A Quick overview of VXLAN
VXLAN is a tunneling mechanism which can take a Layer 2 frame or a Layer 3 packet, encapsulate it with an IP header and route it to some other VXLAN Tunnel Endpoint (VTEP) for decapsulation. VXLAN is often referred to as MAC-in-IP because we fundamentally do just that – put a MAC address inside of an IP address. The VXLAN header includes a 24-bit field called the VXLAN Network Identifier (VNI), which allows us to have up to 16 million layer 2 domain – much more than the 4096 limit with classic VLANs!
Take the diagram below for example, where we have two hosts on the same VLAN, but the links between the racks are Layer 3 routed. The hosts can be on the same VLAN and reach each other (ping) at Layer 2 by encapsulating the traffic in VXLAN and delivering it to the appropriate switches.

_List of tasks:_
1. According to the VXLAN overview, how many bits long is the VXLAN Network Identifier field?
2. Continue the VXLAN overview, starting right after its last sentence.

_Input data:_
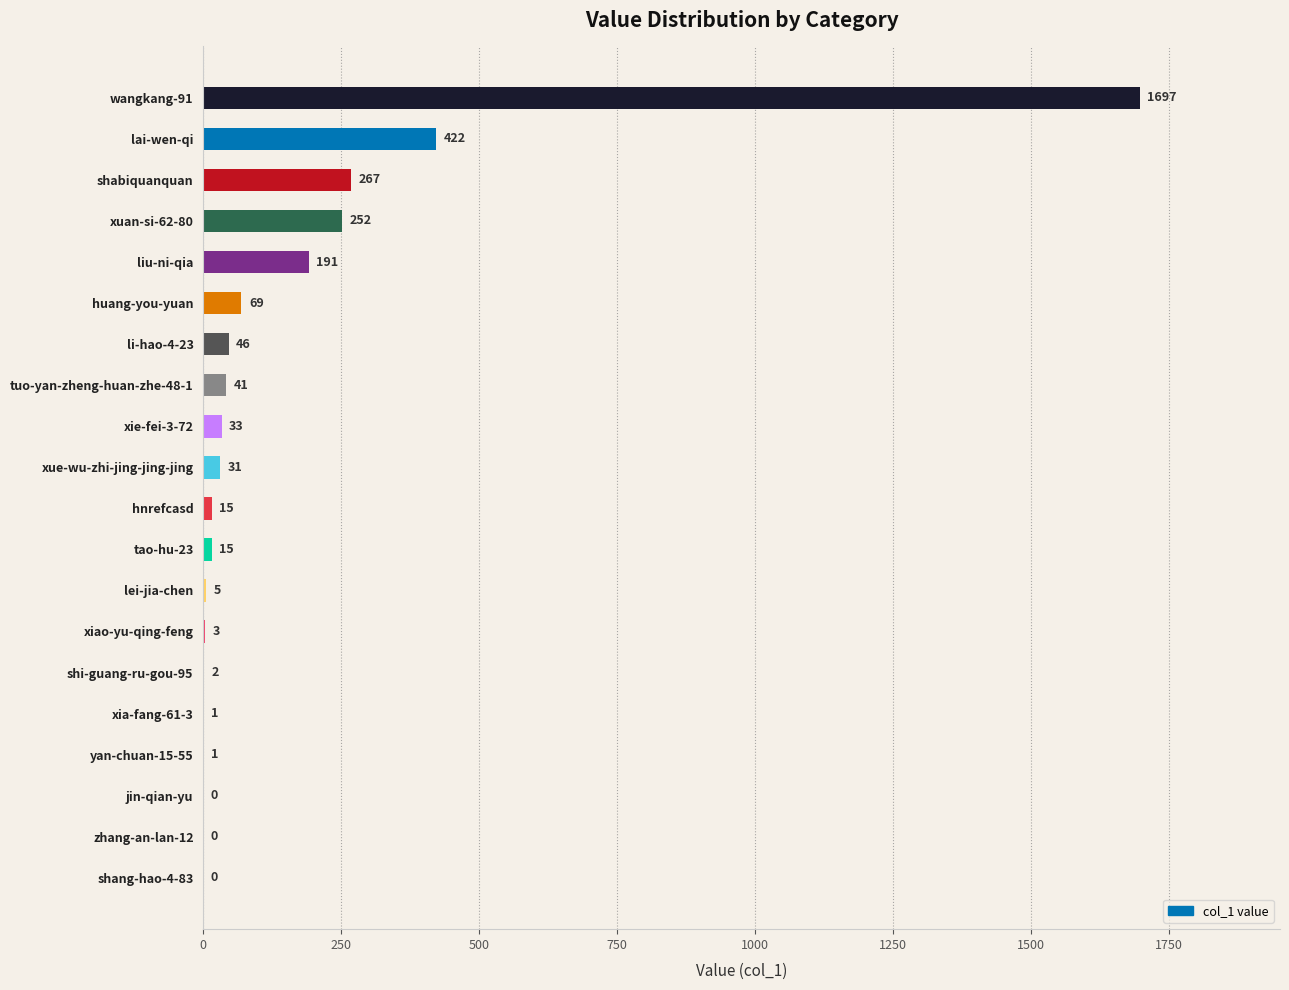

Which category has the highest value across all series?

wangkang-91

_Responses per task:_
1. 24 bits

2.
- Host 10.0.0.1 initiates ping to 10.0.0.2
- ICMP (ping) is encapsulated IP, with the source address set to 10.0.0.1 and destination set to 10.0.0.2
- IP is placed inside of an Ethernet header, with source MAC of f8be and destination MAC of a271
- Device running VXLAN receives the packet, looks up the MAC and see’s the destination interface as the VTEP, then encapsulates the data, adding a VXLAN header
- A UDP header followed by an IP header is attached to the VXLAN packet, with the source IP being the local VXLAN Endpoint (VTEP) IP of 192.168.56.11 with the destination as the remote VXLAN Endpoint (VTEP) of 192.168.56.12
- The packet is tunneled across an IP core, which knows how to get to the IP address of each VTEP
- Upon receiving the VXLAN packet, the VTEP strips off the VXLAN header and looks up the destination MAC address
- The packet is forwarded to the host
We aren’t limited to just encapsulating L2 MACs – we can also encapsulate L3 IPs in VXLAN and deliver it to some remote VTEP. This flexibility is synonymous with MPLS L2VPNs and MPLS L3VPNs. More on this later.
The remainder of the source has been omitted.